(Stored data)
--------------------------------

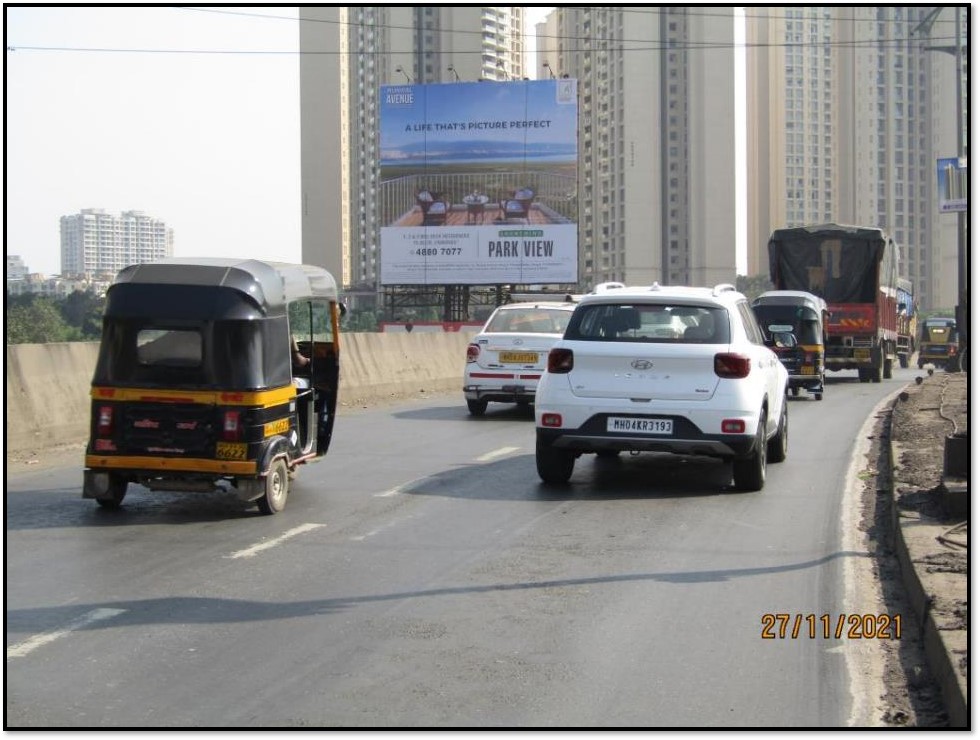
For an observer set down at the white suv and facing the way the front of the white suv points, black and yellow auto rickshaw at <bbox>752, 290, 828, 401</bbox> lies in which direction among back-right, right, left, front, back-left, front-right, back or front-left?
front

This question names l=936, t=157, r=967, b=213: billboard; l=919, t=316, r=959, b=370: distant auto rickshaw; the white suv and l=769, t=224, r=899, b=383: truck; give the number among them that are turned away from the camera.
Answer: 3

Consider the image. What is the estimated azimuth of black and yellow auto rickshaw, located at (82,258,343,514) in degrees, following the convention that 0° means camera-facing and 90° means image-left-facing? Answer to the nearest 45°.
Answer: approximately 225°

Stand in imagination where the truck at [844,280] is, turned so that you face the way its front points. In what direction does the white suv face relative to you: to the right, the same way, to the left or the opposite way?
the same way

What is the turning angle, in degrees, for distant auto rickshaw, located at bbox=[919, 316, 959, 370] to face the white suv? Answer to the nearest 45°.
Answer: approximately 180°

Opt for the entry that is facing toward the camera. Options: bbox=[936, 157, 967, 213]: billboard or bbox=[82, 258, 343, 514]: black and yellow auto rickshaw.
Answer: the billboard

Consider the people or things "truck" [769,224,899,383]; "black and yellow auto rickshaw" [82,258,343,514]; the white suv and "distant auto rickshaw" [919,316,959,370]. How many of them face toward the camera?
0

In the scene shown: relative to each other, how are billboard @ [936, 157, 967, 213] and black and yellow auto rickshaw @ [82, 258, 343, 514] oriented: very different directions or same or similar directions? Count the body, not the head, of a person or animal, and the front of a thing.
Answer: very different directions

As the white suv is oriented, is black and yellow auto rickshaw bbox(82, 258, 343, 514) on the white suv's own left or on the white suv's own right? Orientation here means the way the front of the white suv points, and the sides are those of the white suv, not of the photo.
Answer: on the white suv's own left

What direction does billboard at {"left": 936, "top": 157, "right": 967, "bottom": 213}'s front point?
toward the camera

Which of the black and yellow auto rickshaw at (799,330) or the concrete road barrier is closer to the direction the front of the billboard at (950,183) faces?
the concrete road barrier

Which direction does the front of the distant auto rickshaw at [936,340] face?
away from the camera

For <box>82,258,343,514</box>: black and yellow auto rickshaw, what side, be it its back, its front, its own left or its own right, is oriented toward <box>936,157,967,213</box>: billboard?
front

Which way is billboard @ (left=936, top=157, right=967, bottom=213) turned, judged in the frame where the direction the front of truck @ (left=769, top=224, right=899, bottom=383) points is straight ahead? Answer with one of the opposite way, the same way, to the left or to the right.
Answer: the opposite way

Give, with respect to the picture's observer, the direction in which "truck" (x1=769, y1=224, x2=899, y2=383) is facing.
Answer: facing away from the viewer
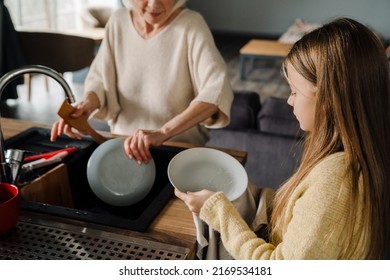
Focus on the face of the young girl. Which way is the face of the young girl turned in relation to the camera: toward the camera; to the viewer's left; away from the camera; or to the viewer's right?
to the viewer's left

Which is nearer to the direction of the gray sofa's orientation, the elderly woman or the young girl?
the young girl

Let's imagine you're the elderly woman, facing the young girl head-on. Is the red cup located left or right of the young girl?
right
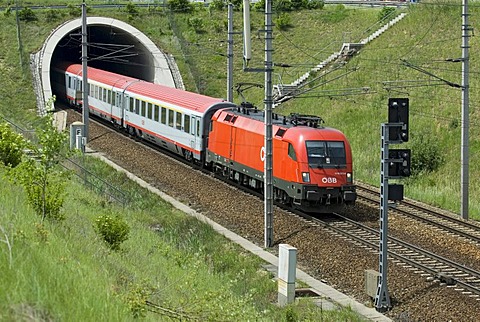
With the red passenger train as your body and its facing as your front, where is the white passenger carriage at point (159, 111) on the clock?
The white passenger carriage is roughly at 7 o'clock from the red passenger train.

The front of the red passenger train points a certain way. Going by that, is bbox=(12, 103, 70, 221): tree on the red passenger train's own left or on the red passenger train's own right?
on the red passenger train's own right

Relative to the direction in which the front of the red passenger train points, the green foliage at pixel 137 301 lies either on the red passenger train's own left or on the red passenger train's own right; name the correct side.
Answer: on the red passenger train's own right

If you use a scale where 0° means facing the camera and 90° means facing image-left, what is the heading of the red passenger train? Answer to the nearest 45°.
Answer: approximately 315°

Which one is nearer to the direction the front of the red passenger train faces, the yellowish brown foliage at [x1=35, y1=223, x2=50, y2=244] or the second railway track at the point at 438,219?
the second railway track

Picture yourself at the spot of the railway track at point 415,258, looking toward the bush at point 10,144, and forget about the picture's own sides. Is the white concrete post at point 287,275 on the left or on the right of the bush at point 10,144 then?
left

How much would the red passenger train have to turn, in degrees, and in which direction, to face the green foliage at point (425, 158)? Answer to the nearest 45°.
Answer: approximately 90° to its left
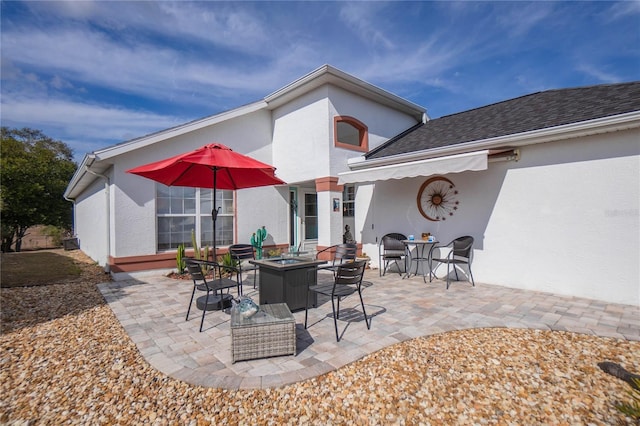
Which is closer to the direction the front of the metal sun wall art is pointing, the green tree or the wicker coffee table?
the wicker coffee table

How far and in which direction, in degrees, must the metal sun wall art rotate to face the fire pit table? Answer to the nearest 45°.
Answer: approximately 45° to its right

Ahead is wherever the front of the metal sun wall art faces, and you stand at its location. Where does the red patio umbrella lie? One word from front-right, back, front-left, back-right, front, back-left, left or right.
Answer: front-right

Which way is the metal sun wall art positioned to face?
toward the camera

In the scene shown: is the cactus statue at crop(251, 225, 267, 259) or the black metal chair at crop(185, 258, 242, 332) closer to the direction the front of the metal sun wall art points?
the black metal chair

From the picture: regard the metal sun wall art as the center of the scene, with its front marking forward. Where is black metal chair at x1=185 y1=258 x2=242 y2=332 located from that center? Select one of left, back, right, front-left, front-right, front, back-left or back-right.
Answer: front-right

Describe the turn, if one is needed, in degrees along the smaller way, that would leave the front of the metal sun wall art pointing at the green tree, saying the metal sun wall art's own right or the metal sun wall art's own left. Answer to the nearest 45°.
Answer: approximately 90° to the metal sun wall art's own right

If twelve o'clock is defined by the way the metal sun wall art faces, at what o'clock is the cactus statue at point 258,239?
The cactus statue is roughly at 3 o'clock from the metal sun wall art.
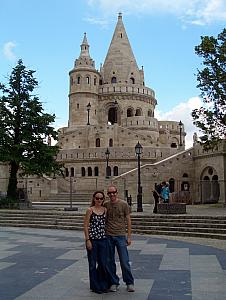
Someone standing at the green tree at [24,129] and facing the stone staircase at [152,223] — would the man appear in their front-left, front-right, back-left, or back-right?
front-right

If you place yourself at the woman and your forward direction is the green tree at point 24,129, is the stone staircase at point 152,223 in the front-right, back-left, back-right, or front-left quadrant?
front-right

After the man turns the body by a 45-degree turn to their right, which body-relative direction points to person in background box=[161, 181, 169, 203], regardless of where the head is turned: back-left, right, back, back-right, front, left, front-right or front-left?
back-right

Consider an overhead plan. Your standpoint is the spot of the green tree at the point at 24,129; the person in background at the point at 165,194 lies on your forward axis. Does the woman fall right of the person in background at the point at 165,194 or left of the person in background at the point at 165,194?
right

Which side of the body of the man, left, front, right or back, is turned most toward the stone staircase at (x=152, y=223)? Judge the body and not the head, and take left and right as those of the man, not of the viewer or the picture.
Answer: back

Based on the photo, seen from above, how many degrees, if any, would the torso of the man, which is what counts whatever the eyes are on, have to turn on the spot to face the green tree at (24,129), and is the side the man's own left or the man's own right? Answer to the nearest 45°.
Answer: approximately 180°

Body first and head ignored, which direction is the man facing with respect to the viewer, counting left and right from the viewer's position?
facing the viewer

--------------------------------

» ACTION ITEM: Render every line of the entries above as a JSON list of strings, one string per line, with blank lines left out. Omit the pictures.

» EXPECTED ANSWER:
[
  "For an observer set down at the white suv and facing the way the front of the white suv points, black and yellow auto rickshaw at <bbox>752, 290, 828, 401</bbox> lies in which direction among back-right, right, left, front, back-left, front-right, back or front-left?",
  "front",
  "This question names l=936, t=157, r=967, b=213: billboard; l=919, t=316, r=959, b=370: distant auto rickshaw; the white suv and l=769, t=224, r=899, b=383: truck; give the number among them that are turned away from the camera.",
  "Answer: 3",
  "Consider the image. What is the estimated azimuth of black and yellow auto rickshaw, located at (82,258,343,514) in degrees, following the convention that 0° means camera-facing and 90° means image-left-facing? Answer to the nearest 45°.",
  "Answer: approximately 225°",
  "Stand in imagination where the truck at [844,280] is, turned so that you face the way its front points. In what direction does the white suv face relative to you: to the right, the same way, to the left or the opposite way?",
  "the same way",
  "What is the turning angle, in degrees, for distant auto rickshaw, located at bbox=[919, 316, 959, 370] to face the white suv? Answer to the nearest 45°.",
  "Answer: approximately 180°",
  "Opt for the entry that is facing toward the camera. Options: bbox=[936, 157, 967, 213]: billboard or bbox=[82, 258, 343, 514]: black and yellow auto rickshaw.",
  "Answer: the billboard",
  "Consider the people or things \"truck\" [769,224,899,383]; \"black and yellow auto rickshaw\" [82,258,343,514]; the white suv and \"distant auto rickshaw\" [919,316,959,370]. How many of them face toward the camera?",
  "0",
  "In the scene shown: relative to each other, how are billboard @ [936, 157, 967, 213] and black and yellow auto rickshaw @ [82, 258, 343, 514] oriented: very different directions or same or similar directions? Count the body, not the head, of a person or animal, and the front of a thing.",
  "Answer: very different directions",
  "As the white suv is oriented, is black and yellow auto rickshaw bbox(82, 258, 343, 514) on the white suv's own left or on the white suv's own right? Orientation here means the way the front of the white suv points, and the sides are those of the white suv, not of the photo.",
  "Answer: on the white suv's own left",
  "What direction does billboard at {\"left\": 936, \"top\": 157, \"right\": 967, \"bottom\": 213}'s front point?",
  "toward the camera",
  "Which of the black and yellow auto rickshaw at (799,330) or the concrete road barrier is closer to the direction the front of the billboard at (950,183) faces?",
  "the concrete road barrier",
  "Which direction does the front of the distant auto rickshaw at [936,340] face?",
  "away from the camera",
  "For <box>82,258,343,514</box>: black and yellow auto rickshaw, what side, be it its back, its front, its own left or its own right, is oriented toward <box>936,157,967,213</box>: billboard?",
  "front",
  "Which way is billboard @ (left=936, top=157, right=967, bottom=213) turned, judged in the frame where the direction the front of truck @ (left=769, top=224, right=899, bottom=383) points is straight ahead? Answer with one of the opposite way, the same way, to the left or to the right.",
  "Answer: the opposite way",
  "Give, with respect to the picture's observer, the direction in which \"truck\" (x1=769, y1=224, x2=899, y2=383) is facing.",
  "Answer: facing away from the viewer",
  "Focus on the face of the young girl. Which way is the face of the young girl turned in relation to the camera: toward the camera; to the viewer's left; away from the camera; or to the viewer's right?",
  "to the viewer's left",
  "Which is nearer to the direction of the gray sofa's orientation, the elderly woman or the young girl?",
  "the young girl",
  "Let's imagine you're the elderly woman, facing the young girl head-on. Is the red cup located left or right of the young girl?",
  "right",
  "With the red passenger train as your body and its facing as your front, where is the white passenger carriage at point (159, 111) on the clock?",
  "The white passenger carriage is roughly at 7 o'clock from the red passenger train.",
  "The front of the red passenger train points a certain way. Going by that, is bbox=(12, 103, 70, 221): tree on the red passenger train's own left or on the red passenger train's own right?",
  "on the red passenger train's own right",
  "Relative to the direction in which the front of the red passenger train points, the green foliage at pixel 137 301 lies either on the red passenger train's own left or on the red passenger train's own right; name the correct side.",
  "Answer: on the red passenger train's own right",
  "If you use a scale where 0° means facing the camera and 90° means facing image-left, what is the heading of the red passenger train? Answer to the nearest 45°.",
  "Answer: approximately 315°",
  "Which one is nearer to the direction the front of the red passenger train faces, the yellowish brown foliage at [x1=35, y1=223, x2=50, y2=244] or the second railway track at the point at 438,219?",
  "the second railway track",
  "Picture yourself at the spot of the railway track at point 415,258, looking toward the bush at point 10,144, and forget about the picture's own sides. Is the white concrete post at point 287,275 on the left or on the right of the bush at point 10,144 then?",
  "left",
  "How much would the red passenger train have to turn, in degrees, and in which direction, to face the green foliage at point (425, 158)? Answer to the nearest 45°.",
  "Answer: approximately 90° to its left",
  "Which is closer to the direction the front of the metal sun wall art is pointing, the green tree or the wicker coffee table?",
  "the wicker coffee table",
  "How far and in which direction, in degrees, must the metal sun wall art rotate to face the fire pit table? Answer to the nearest 45°.",
  "Answer: approximately 45° to its right",
  "Ahead is wherever the front of the metal sun wall art faces, and you stand at its location. Where does the red patio umbrella lie? One word from front-right, back, front-left, back-right, front, back-left, left or right.",
  "Answer: front-right",
  "Which way is the metal sun wall art positioned to face?",
  "toward the camera",
  "In the scene shown: is the cactus statue at crop(251, 225, 267, 259) or the black metal chair at crop(185, 258, 242, 332) closer to the direction the front of the metal sun wall art points?",
  "the black metal chair",
  "From the picture: regard the metal sun wall art as the center of the scene, with its front marking forward. Where is black metal chair at x1=185 y1=258 x2=242 y2=332 located from that center? Select one of left, back, right, front-left, front-right, front, back-left or back-right.",
  "Answer: front-right",
  "Describe the turn, if one is needed, in degrees along the smaller way, that would leave the front of the metal sun wall art pointing at the green tree, saying the metal sun wall art's own right or the metal sun wall art's own left. Answer to the nearest 45°.",
  "Answer: approximately 90° to the metal sun wall art's own right",
  "If twelve o'clock is defined by the way the metal sun wall art faces, at what o'clock is the cactus statue at point 258,239?",
  "The cactus statue is roughly at 3 o'clock from the metal sun wall art.",
  "Someone standing at the green tree at [24,129] and facing the stone staircase at [152,223] — would the man appear in their front-left, front-right, back-left, or back-right?",
  "front-right",
  "If you place yourself at the woman and your forward direction is the green tree at point 24,129, is the stone staircase at point 152,223 in the front-right, back-left, back-right, or front-left quadrant?",
  "front-right",
  "After the man turns the body by a 45-degree turn to their right, which body-relative direction points to person in background box=[161, 181, 169, 203], regardless of where the head is turned: back-left, right, back, back-right, front, left, front-right or front-left?",
  "back-right",
  "Consider an overhead plan. Your standpoint is the spot of the green tree at the point at 24,129; the person in background at the point at 165,194 lies on your forward axis. Does the woman fall right of the person in background at the point at 165,194 or left of the person in background at the point at 165,194?",
  "right",
  "Which side of the body of the man, left, front, right or back, is turned most toward the stone staircase at (x=152, y=223)? Judge the body and not the head, and take left and right as those of the man, not of the viewer or the picture.",
  "Answer: back",
  "Based on the photo, seen from above, how many degrees, if any, would the torso of the man, which is what counts whatever the eyes are on, have to turn on the spot to face the green tree at (24,129), and is the side the man's own left or the man's own right? Answer to the nearest 45°.",
  "Answer: approximately 180°",
  "Body first and head ignored, which direction is the man facing with respect to the viewer, counting left and right from the viewer's position?",
  "facing the viewer"
]